- Born: 8 October 1893 Kensington, London
- Died: 6 July 1976 Plymouth, Devon, England
- Allegiance: United Kingdom
- Branch: Royal Navy
- Rank: Acting Captain
- Awards: Commander of the Order of the British Empire; Legion of Merit;
- Other work: Author and Historian

= D. V. Peyton-Ward =

English Royal Navy officer

Dudley Vivian Peyton-Ward (8 October 1893 – 6 July 1976) was a Royal Navy officer who served in both the First World War and during and after the Second World War.
==Life==
Peyton-Ward was best known for his work as Naval Liaison Officer to RAF Coastal Command. The work he performed in this capacity was of utmost importance to the smooth functioning of Coastal Command operations, tactics and weapons (see: Coastal Command weapon development. Among other things, he personally championed and facilitated the increased use of Very Long Range aircraft, such as the Consolidated B-24 Liberator. These aircraft allowed continual air cover over the Atlantic and closed the notorious Mid-Atlantic gap, where Axis U-boats could freely operate against Allied convoys.

It was said of him that he was the only person of lower than Air Marshal rank whose portrait appeared in the mess at Coastal Command.

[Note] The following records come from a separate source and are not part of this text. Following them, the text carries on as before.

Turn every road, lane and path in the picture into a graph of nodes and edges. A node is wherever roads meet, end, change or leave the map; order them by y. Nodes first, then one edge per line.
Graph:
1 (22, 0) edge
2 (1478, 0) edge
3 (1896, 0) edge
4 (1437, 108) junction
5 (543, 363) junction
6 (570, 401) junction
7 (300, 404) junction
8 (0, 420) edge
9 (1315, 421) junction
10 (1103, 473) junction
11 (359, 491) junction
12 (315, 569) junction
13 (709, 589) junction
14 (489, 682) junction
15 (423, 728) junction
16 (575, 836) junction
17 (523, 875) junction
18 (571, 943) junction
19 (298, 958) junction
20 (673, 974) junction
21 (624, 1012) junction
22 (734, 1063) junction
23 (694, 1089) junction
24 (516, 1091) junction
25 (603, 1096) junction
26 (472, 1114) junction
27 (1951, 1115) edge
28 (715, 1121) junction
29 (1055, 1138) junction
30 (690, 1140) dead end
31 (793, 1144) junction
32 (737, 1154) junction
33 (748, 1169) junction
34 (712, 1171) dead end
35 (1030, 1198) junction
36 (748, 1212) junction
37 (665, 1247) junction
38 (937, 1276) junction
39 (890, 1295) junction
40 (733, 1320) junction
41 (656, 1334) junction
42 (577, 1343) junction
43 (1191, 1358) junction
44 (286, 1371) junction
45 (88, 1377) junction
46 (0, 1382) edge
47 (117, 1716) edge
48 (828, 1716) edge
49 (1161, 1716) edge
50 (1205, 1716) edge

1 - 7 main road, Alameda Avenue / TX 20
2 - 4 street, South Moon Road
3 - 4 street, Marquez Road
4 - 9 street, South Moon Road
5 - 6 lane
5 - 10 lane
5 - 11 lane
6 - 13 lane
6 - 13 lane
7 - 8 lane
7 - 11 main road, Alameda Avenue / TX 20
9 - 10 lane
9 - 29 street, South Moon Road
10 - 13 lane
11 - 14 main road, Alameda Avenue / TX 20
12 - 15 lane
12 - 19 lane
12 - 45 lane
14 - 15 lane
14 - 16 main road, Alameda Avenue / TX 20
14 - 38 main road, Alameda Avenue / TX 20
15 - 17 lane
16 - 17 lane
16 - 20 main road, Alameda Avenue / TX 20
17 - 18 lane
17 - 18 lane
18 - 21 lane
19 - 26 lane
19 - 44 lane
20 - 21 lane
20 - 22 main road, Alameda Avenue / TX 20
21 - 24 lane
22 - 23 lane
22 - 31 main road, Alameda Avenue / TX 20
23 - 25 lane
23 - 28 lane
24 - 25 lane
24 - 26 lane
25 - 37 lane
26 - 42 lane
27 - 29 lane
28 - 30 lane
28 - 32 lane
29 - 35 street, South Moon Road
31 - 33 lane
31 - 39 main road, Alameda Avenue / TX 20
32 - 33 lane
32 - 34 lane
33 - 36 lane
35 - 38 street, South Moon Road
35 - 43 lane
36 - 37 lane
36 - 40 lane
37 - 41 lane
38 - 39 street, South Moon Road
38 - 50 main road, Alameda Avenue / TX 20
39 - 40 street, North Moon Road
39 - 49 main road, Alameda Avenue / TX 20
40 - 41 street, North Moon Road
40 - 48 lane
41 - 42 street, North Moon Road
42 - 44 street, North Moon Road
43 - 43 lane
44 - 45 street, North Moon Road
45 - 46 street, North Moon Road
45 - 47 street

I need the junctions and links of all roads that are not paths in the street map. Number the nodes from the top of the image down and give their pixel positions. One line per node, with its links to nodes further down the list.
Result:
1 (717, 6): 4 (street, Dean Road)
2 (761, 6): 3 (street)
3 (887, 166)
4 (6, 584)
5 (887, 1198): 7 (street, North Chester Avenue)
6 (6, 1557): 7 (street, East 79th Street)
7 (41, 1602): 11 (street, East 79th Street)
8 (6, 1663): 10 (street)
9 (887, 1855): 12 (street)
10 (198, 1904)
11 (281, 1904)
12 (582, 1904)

After the war he wrote an eight-volume internal history for the Royal Navy, entitled The R.A.F. in the Maritime War, a copy of which resides at The National Archives in Kew, London. The preface to the British Official history of the RAF in the Second World (a supplemental work to the History of the Second World War) says "Our debt is especially heavy to the Air Historical Branch: to its narrators—among them Captain D. V. Peyton-Ward, C.B.E., R.N. (retd.), perhaps more than any".

==Life==
In May 1914 he was his sub-Lieutenancy was confirmed.
While a Lieutenant he was mentioned in dispatches in 1917 for "recognition of their services in submarines in enemy waters" during the First World War.

In 1944, he was named as a Commander of the Order of the British Empire.
After the war he was named officer of the American Legion of Merit for his contribution to the Allied cause during the war.